1. The Braymans' sole enumeration of error is that the trial court erred in granting summary judgment to Allstate because the claim for slander is covered under that portion of the policy providing coverage for bodily injury. "An insurer's duty to defend is determined by the insurance contract; and since the contract obligates the insurer to defend claims asserting liability under the policy, even if groundless, the allegations of the complaint are looked to to determine whether a liability covered by the policy is asserted." (Citations and punctuation omitted.) Cantrell v. Allstate Ins. Co., 202 Ga. App. 859
, 860 (415 SE2d 711
) (1992). "Used in an insurance policy, the term 'bodily injury' means just that -- 'bodily injury.' It pertains to physical injury to the body. It does not include non-physical, emotional or mental harm. And it cannot be equated with a broader term 'personal injury.' " (Citations omitted.) Presidential Hotel v. Canal Ins. Co., 188 Ga. App. 609
, 611 (373 SE2d 671
) (1988). The plaintiff's complaint against the Braymans alleges only a non-physical injury, Oliver v. Wal-Mart Stores, 209 Ga. App. 703
, 704 (434 SE2d 500
) (1993), and seeks damages for purely mental harm. Presidential Hotel, supra at 611. Thus, the plaintiff's complaint does not seek damages for "bodily injury" within the meaning of the policy provisions. Id.
Furthermore, even if we were to assume the plaintiff did assert a claim for bodily injury, such would only be covered if it occurred as the result of an accident. The plaintiff's complaint asserts that the Braymans statements about her were false and malicious and were deliberately calculated to cause her harm. Although the policy does not define the term "accident," it specifically excludes coverage for intentional acts.
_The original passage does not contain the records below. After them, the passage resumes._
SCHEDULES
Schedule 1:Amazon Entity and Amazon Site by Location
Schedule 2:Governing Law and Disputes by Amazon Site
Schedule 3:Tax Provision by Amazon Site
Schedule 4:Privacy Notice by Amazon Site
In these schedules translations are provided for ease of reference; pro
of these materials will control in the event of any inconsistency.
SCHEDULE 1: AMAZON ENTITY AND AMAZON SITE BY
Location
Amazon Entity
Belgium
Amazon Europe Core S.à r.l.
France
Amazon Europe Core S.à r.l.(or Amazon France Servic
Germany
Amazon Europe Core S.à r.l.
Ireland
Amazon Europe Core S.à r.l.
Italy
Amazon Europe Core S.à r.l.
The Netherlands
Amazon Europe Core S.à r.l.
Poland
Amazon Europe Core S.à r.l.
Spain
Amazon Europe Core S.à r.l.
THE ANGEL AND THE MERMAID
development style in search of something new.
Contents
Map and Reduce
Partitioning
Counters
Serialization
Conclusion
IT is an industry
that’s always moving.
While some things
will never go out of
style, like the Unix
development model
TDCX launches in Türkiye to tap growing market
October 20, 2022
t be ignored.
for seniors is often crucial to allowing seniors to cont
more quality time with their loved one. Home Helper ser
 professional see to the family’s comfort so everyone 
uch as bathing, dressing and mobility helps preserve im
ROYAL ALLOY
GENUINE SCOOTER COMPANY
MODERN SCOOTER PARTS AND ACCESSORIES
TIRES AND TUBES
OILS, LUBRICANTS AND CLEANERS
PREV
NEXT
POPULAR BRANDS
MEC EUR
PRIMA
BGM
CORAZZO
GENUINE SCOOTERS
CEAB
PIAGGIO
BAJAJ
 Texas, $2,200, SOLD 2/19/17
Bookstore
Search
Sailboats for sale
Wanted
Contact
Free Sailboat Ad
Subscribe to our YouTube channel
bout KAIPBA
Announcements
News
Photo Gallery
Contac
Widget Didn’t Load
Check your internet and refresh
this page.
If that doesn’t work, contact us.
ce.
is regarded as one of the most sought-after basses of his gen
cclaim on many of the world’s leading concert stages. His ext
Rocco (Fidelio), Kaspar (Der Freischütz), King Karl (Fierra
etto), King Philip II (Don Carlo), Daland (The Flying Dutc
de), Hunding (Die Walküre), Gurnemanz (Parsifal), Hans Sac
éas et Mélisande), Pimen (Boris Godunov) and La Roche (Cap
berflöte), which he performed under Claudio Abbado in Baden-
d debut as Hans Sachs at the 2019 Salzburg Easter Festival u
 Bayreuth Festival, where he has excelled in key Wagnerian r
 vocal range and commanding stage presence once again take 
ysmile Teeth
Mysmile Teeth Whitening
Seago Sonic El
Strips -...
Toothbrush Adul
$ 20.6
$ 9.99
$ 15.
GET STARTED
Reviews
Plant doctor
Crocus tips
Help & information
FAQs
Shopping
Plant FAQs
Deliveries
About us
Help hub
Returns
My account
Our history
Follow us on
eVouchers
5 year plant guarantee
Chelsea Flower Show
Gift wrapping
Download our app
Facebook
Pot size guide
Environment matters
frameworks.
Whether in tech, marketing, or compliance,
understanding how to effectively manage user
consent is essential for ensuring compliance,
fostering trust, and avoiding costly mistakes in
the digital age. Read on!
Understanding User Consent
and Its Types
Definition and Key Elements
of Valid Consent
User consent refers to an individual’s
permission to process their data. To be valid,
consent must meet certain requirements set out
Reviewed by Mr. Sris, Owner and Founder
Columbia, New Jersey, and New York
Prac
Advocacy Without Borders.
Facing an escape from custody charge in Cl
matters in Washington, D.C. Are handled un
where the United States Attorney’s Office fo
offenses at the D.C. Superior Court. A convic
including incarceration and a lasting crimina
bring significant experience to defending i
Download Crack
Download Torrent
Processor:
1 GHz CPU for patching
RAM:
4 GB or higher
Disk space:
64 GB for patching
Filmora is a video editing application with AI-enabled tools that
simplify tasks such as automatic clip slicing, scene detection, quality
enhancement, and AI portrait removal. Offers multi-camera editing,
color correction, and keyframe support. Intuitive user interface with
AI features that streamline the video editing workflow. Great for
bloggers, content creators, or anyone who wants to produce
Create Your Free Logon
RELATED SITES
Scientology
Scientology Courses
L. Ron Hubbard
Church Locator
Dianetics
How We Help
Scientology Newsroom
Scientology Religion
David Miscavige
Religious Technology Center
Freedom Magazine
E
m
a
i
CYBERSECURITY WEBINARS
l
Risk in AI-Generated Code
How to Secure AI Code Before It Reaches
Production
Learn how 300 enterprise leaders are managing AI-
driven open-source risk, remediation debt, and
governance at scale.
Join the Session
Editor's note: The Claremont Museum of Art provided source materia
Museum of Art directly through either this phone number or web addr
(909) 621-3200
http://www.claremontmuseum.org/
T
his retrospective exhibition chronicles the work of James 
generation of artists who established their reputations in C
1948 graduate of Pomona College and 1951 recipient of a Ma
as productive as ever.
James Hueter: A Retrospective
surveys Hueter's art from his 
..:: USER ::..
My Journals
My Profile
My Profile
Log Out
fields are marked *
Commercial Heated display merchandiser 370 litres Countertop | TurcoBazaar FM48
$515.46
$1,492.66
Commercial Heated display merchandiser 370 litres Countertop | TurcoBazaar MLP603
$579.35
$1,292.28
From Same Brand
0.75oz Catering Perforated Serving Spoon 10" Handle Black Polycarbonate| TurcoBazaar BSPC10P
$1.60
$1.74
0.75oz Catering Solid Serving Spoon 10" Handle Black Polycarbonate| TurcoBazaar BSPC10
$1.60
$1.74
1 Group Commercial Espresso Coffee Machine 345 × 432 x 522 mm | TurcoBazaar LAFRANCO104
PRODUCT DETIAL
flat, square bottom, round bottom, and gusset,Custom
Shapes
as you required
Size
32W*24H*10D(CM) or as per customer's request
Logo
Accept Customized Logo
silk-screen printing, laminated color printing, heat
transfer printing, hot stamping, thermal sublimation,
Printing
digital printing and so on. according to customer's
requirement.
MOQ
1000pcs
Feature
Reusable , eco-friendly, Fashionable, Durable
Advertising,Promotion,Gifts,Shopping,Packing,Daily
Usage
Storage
Moreover, the term "accident" has been defined generally as "an undesirable or unfortunate happening that occurs unintentionally and usually results in harm, injury, damage, or loss." (Random House Dictionary of the English Language (2d ed. 1987).) Thus, given the plaintiff's allegations that the Braymans acts were intentional, we cannot say that any alleged bodily injury she may have suffered occurred as the result of an accident. See Presidential Hotel, supra at 611. Accordingly, the plaintiff's allegations of liability are not covered by the policy and the trial court properly granted summary judgment to Allstate.
2. Inasmuch as appellants' brief consisted of one page of argument and cited no applicable Georgia authorities, we can find no reasonable basis on which appellants could have anticipated reversal of the trial court's judgment. We thus assess a $500 penalty against appellants pursuant to Court of Appeals Rule 26 (b) for pursuing a frivolous appeal. The trial court is directed to enter judgment in such amount upon return of the remittitur in this case. See English v. Liberty Mtg. Corp., 205 Ga. App. 141 (4) (421 SE2d 286) (1992)
Richard D. Phillips, for appellants.